**Data**:
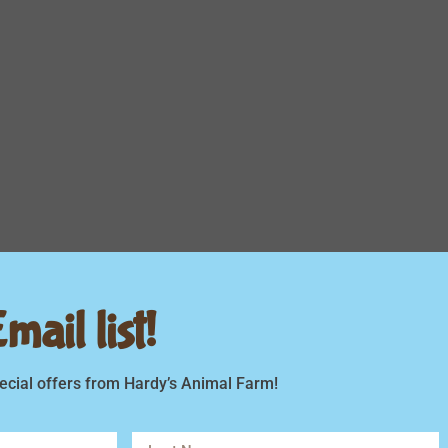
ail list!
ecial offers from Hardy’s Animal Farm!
==
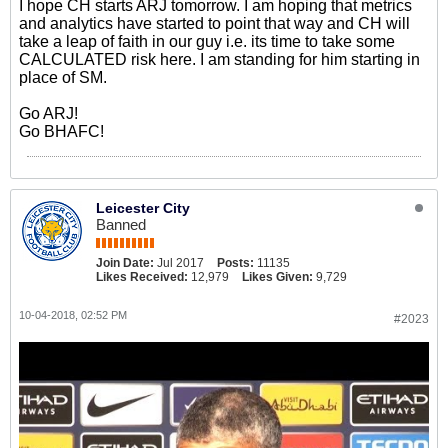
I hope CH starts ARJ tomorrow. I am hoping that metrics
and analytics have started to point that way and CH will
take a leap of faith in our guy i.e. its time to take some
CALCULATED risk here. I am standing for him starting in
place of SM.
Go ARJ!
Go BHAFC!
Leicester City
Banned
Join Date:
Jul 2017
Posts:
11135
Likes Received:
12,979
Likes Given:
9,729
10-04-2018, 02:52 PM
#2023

**Exercise goal**: Across the entries above, find the lines with the string "that" and copy them.

**Response box**:
I hope CH starts ARJ tomorrow. I am hoping that metrics
and analytics have started to point that way and CH will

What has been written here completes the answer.